Deliverable 4.2 Report about the final implementation of the integrated big and fast data eco-system

The integrated big and fast data eco-system represents a central component of the EUBra-BIGSEA platform and it is devoted to the management and processing of big data. It integrates a wide set of technologies, libraries and services in a cloud environment aiming to provide a general architecture to address the data challenges related to the massive connected societies use cases, by tackling big data issues, such as volume, variety and velocity. The eco-system interacts with the other layers of the platform to support data processing in Quality of Service (QoS), cloud–based scenarios, while also taking into account data privacy and security. Additionally, the strong integration with the abstraction layer (e.g. Lemonade and COMPSs) allows the application developers to take advantage of the eco-system technologies and libraries directly from the programming frameworks.
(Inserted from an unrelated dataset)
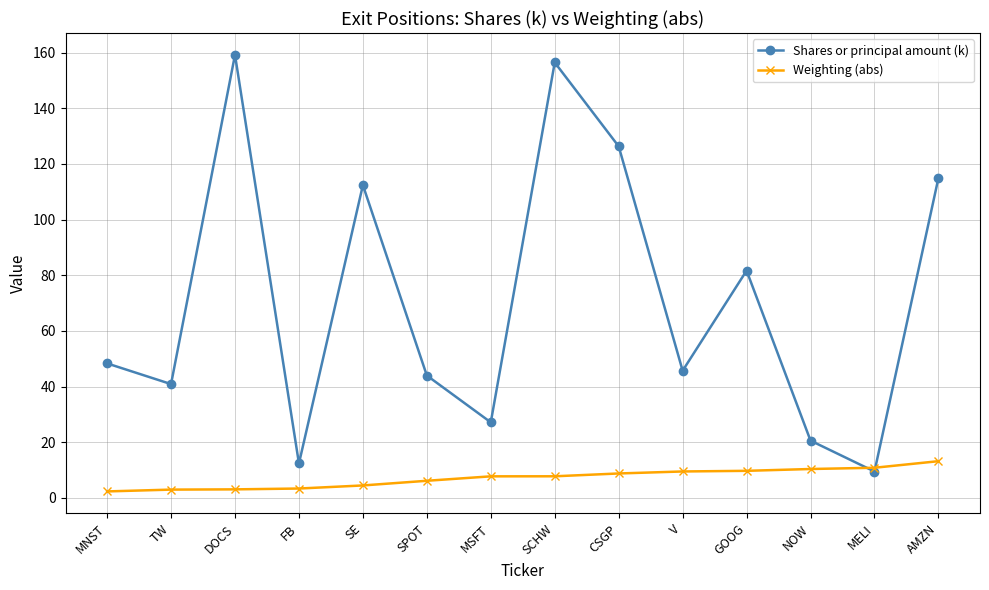

How many series are shown in this chart?

2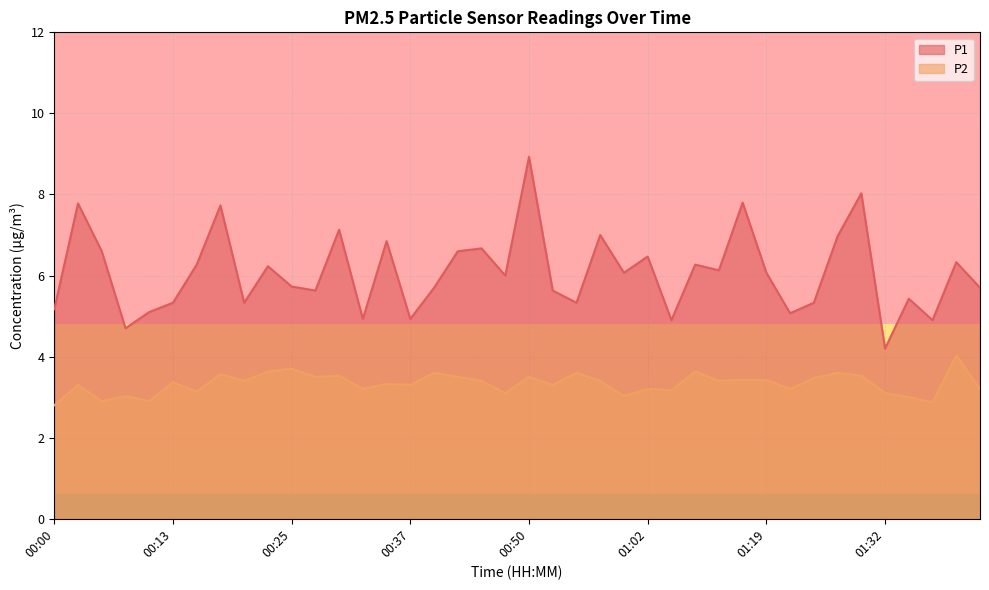

Rank the categories by P2 value from highest to lowest.

01:39, 00:25, 00:23, 01:07, 00:40, 00:55, 01:27, 00:18, 00:30, 01:29, 00:28, 00:42, 00:50, 01:24, 01:17, 01:19, 00:20, 00:45, 00:57, 01:09, 00:13, 00:35, 00:03, 00:37, 00:52, 00:33, 01:02, 01:22, 01:42, 01:04, 00:15, 00:47, 01:32, 00:08, 00:59, 01:34, 00:05, 00:10, 01:37, 00:00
This document describes the final implementation of the data eco-system, starting from the requirements and its initial design defined in deliverable D4.1 “Design of the integrated big and fast data eco-system”. The technologies selection, deployment, testing and validation have played a key role during the implementation of the eco-system. Some applications have been developed at the level of the data platform to provide the proper means to evaluate and validate the features provided by the eco-system, which supports among others: fast data analysis over continuous streams from external data sources, general purpose data mining and machine learning, OLAP-based analysis on multidimensional data. To test the applications, some testbed infrastructures have been deployed in both Europe and Brazil. Additionally, a toolbox of algorithms and libraries has also been defined to support end-users analysis and provide them with a reference guide.